Je les comparai mentalement à de pauvres petits boursoufflets inoffensifs lâchés en pâture dans un champ de véracrasses.

J'étais en bout de table, au fond, loin du chahut des pensionnaires plus âgés et complètement surexcités. Si quelques uns s'étaient étonnés d'apercevoir un nouveau visage déjà assis, aucun ne parut vraiment s'intéresser à ma personne.
Je le savais, je n'étais pas d'une beauté fatale, n'avais pas un air charismatique ou engageant, n'étais pas célèbre, ne possédais pas quelconque pouvoir grandiose…Je n'avais, au final, rien pour intriguer qui que ce soit.
Bien que cette conclusion fût potentiellement déprimante, je m'en rassurais. Je ne voulais en aucun cas affecter, par quelconque lien ou amitié, l'histoire. Il ne fallait absolument pas qu'elle m'échappe. Elle devait se dérouler comme initialement écrite.

Je me plongeai dans mon livre de sortilèges, tandis que les élèves passaient l'épreuve du Choixpeau. Rien ne retint son attention, rien en tout cas qui n'aidât mon projet. Je m'étais intéressée aux retourneurs de temps mais ceux-ci, gardés par le ministère, n'offraient qu'une possibilité limitée.
J'avais besoin de beaucoup plus que quelques tours pour arranger les choses comme je le souhaitais.
Je rangeai l'ouvrage, et en saisis un nouveau, qui concernait la même matière. J'en parcourus le sommaire, feuilletai quelques passages, m'attardai sans grande conviction sur une page, pour aussitôt la tourner.
Non, non, non.
J'allais retourner toute la bibliothèque s'il le fallait, mais je me promis de trouver quelconque sort à remonter le temps assez efficace.
Je me souvins alors d'un propos d'Hermione, prétendant qu'il ne fallait surtout pas se croiser soi-même, qu'il arrivait des choses horribles aux sorciers qui rencontraient leur égo.

«Pff, rien à craindre. Je ne risque pas de me voir dans le passé alors que je n'existe pas. »
La pensée, voulue initialement rassurante, n'en était pas moins amère.

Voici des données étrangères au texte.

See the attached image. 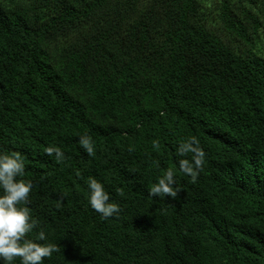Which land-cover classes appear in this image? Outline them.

Le passé, le passé…

Mes réflexions furent interrompues par un nouvel élan d'agitation. Le Tournoi, de toute évidence, venait d'être annoncé. Mon regard s'attarda sur le faux professeur Maugrey, qui trépignait sur place et fixait son œil magique sur Harry. Je le craignais, lui, le Mangemort sous couvert.

« Surtout faire attention…aucune bourde…fais comme si tu savais rien… »

Je fus à nouveau stoppée dans mon raisonnement par l'apparition, cette fois-ci, de nombreux plats. Je réfléchissais tellement (si, si…) que j'étais sans cesse surprise par la vitesse des évènements. Je mangeai tout en feuilletant mes livres de sortilèges, puis m'empressai de gagner ma chambre, m'éloignant du flot des élèves qui se rendaient vers leurs salles communes.